**Using the information**:
[A] Transcribe the passage of the SureFire battery article from "Alex Soo, the" to "of portable power.".
[B] According to the SureFire battery article, in what year did SureFire introduce lithium-ion batteries for the tactical market?

**Text under study**:
SureFire batteries help SureFire customers see the light, but it’s easy to overlook the role it has continued to play as a pioneer in these miniature power stations. Battery performance is a crucial component of every SureFire WeaponLight, Scout Light, handheld and hands-free illumination tool. SureFire shifted the paradigm when it introduced the use of lithium-ion batteries for the tactical market in 1985, and it remains at the head of the pack, offering more powerful and versatile battery options today.
Alex Soo, the man responsible for guiding battery technology within SureFire’s Engineering Department, is also its main man. SureFire’s Vice President and General Manager, Engineering, he is an industry veteran with tremendous experience in developing batteries and battery packs for multiple applications during his career. Alex is the battery guru at SureFire — no one better understands the ins and outs of portable power.
So when we wanted to give SF News readers a little SureFire Battery intel, we knew exactly who to pester. Our 15-minute conversation yielded some great information on SureFire’s current battery line, where we’ve been, and where we might be headed.

**Record excerpts**:
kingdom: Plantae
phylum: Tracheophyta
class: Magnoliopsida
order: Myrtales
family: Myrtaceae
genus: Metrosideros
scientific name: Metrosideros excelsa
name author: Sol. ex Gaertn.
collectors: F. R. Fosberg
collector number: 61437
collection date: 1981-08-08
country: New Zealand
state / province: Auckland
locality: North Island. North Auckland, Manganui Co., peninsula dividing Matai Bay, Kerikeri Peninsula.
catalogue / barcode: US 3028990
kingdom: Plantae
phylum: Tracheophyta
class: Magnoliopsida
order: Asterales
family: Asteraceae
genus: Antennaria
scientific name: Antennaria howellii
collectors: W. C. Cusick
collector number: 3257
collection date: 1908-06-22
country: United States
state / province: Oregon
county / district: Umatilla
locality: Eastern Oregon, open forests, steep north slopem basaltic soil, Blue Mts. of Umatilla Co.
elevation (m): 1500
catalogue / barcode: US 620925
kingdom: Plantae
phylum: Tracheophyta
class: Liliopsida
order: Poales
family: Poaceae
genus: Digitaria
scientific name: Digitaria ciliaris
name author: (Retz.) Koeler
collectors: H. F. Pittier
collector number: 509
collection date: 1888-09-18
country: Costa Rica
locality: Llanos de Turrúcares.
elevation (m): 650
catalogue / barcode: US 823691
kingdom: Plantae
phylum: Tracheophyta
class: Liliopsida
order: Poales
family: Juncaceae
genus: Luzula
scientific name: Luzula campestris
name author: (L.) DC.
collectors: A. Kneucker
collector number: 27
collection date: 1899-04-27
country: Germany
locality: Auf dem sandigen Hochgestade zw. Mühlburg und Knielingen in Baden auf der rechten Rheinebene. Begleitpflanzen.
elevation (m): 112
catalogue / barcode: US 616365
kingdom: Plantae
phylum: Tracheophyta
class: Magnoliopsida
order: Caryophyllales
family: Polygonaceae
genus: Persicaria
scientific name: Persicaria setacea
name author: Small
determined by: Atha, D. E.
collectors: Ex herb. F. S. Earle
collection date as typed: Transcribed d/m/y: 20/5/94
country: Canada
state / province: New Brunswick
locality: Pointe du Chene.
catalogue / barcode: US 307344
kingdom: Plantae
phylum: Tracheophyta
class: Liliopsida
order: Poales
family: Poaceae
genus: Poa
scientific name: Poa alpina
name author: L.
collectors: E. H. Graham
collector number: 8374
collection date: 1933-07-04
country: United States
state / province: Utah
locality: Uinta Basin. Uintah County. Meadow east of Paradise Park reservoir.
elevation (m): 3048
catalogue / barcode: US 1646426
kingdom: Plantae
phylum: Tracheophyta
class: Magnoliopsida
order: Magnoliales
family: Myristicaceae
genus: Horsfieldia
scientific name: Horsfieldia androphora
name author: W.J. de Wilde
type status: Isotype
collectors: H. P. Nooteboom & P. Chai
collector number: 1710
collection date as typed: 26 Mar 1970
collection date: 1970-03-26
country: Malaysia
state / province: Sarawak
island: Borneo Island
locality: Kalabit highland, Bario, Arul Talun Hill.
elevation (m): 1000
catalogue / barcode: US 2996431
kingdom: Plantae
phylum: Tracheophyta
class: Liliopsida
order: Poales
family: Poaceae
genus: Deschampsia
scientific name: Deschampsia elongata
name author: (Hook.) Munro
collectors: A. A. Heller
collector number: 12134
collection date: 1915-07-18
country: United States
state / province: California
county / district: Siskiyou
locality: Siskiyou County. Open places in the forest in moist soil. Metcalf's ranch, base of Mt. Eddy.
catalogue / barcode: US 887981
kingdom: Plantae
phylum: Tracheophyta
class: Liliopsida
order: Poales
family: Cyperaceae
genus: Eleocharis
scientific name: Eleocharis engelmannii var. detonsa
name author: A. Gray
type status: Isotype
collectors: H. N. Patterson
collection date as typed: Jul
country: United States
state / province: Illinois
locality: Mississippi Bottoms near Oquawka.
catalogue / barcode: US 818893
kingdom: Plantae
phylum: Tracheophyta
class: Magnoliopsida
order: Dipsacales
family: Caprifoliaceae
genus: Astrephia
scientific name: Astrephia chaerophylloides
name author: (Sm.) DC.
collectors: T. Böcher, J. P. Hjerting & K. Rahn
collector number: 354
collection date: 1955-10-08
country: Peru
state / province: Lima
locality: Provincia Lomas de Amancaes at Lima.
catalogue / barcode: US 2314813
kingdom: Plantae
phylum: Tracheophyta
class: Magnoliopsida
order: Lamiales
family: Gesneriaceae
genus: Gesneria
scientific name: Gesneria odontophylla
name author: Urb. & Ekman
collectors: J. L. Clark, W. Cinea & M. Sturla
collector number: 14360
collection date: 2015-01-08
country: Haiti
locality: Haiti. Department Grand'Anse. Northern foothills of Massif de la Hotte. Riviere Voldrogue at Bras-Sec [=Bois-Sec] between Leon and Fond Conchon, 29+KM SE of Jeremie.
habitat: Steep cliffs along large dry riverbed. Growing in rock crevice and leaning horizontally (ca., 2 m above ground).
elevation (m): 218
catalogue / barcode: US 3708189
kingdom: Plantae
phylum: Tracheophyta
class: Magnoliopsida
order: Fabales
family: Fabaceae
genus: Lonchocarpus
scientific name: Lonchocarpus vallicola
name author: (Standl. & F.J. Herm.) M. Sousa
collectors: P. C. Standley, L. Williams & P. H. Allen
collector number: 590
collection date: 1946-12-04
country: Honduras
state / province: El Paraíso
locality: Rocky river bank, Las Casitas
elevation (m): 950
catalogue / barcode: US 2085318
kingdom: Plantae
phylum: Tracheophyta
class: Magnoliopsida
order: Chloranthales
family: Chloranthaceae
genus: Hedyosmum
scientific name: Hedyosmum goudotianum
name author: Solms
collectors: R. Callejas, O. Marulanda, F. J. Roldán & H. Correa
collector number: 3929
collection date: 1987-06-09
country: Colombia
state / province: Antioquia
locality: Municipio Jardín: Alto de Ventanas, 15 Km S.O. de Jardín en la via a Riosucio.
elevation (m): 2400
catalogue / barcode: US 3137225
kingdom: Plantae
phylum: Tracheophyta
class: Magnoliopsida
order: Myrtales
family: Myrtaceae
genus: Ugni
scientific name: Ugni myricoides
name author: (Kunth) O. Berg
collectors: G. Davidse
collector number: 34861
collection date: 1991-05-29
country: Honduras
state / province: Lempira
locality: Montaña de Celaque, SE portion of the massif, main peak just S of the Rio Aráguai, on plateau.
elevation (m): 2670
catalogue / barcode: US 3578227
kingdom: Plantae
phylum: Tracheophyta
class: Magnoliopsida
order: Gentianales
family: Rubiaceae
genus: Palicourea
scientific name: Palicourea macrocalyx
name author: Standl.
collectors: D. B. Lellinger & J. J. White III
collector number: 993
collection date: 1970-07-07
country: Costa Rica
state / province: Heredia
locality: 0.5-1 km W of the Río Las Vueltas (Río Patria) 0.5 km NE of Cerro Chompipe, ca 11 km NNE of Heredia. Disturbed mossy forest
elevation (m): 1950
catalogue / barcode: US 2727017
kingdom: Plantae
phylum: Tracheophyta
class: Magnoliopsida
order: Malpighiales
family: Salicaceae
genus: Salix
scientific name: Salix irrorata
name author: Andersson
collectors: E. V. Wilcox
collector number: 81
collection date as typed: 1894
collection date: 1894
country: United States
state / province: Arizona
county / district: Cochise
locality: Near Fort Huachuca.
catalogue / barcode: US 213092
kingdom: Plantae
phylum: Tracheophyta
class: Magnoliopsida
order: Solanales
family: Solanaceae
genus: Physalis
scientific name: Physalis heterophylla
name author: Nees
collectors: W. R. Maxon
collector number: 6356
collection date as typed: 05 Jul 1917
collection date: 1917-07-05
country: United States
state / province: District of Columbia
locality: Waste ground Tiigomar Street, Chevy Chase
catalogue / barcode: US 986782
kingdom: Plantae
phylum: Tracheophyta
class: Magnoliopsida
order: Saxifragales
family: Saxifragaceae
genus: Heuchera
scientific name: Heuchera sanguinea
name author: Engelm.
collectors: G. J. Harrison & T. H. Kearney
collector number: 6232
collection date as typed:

**Exercise solutions**:
[A]
Alex Soo, the man responsible for guiding battery technology within SureFire’s Engineering Department, is also its main man. SureFire’s Vice President and General Manager, Engineering, he is an industry veteran with tremendous experience in developing batteries and battery packs for multiple applications during his career. Alex is the battery guru at SureFire — no one better understands the ins and outs of portable power.

[B] 1985